The Catron & Fisk CF-10 International CF-10 was a triplane airliner developed by the Catron & Fisk Airplane and Engine Co. in the early 1920s. One example of the type was converted for use in the Dole Air Derby endurance race of 1927.

==Development==
The Catron & Fisk Airplane and Engine Co was founded in 1917, developing several aircraft in series including the CF-10, a 22-passenger airliner. The company was reorganized as International, accounting for the aircraft's dual identity as the International CF-10. The 'Spirit of Los Angeles' modified the CF-10 with long range fuel tanks and update Wright Whirlwind engines to compete in the Dole Air Derby.

==Design==
The CF-10 was a large twin engined triplane originally powered with Curtiss OX-5 engines. The aircraft featured a conventional landing gear arrangement, with paired main wheels. The twin engines were mounted to either side of the fuselage between the middle and lower wings. The middle wing did not have a full span, each wing only protruded from the engine nacelles outboard, leaving a gap next to the fuselage for visibility. The fuselage was octagonal in shape with a large windowed cabin, and a two-seat open cockpit placed high to the rear of the aircraft. One example, later known as the Pride of Los Angeles, was painted bright orange.

==Operational history==
In 1927, actor Hoot Gibson, and five other California businessman sponsored The Pride of Los Angeles, a modified version of the International CF-10, for an attempt at winning the Dole Air Derby. Gibson had his name painted on the nose, and face painted on the sides for publicity. On 12 August 1927 before the air race, pilot James L. Giffin, navigator Ted Lundgren, and passenger Lawrence Wiell left Los Angeles and crashed into the San Francisco Bay nose first 300 feet shy of its destination Bay Farm Island airport after veering to avoid another plane. All occupants were thrown from the aircraft and made it to land safely. The sponsor, Gibson was furious.

Information provided>
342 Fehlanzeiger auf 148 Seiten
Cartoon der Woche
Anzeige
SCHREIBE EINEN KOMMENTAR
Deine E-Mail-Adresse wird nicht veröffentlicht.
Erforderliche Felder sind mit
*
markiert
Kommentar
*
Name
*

--

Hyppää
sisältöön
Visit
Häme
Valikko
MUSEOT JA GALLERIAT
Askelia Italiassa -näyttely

...

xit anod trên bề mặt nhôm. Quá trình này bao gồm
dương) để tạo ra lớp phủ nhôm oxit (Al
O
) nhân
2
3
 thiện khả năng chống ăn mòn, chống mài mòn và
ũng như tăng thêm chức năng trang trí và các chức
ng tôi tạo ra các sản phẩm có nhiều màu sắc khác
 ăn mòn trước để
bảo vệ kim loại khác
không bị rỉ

Actions to take>
a. Translate this sentence from the CF-10 passage into French: "The CF-10 was a large twin engined triplane originally powered with Curtiss OX-5 engines."
b. According to the CF-10 passage, in what year was the Catron & Fisk Airplane and Engine Co founded?
c. Reproduce the CF-10 passage from "The Catron & Fisk CF-10" to "in the Dole Air Derby.".

Results by task>
a. Le CF-10 était un grand triplan bimoteur, propulsé à l'origine par des moteurs Curtiss OX-5.

b. 1917

c.
The Catron & Fisk CF-10 International CF-10 was a triplane airliner developed by the Catron & Fisk Airplane and Engine Co. in the early 1920s. One example of the type was converted for use in the Dole Air Derby endurance race of 1927.

==Development==
The Catron & Fisk Airplane and Engine Co was founded in 1917, developing several aircraft in series including the CF-10, a 22-passenger airliner. The company was reorganized as International, accounting for the aircraft's dual identity as the International CF-10. The 'Spirit of Los Angeles' modified the CF-10 with long range fuel tanks and update Wright Whirlwind engines to compete in the Dole Air Derby.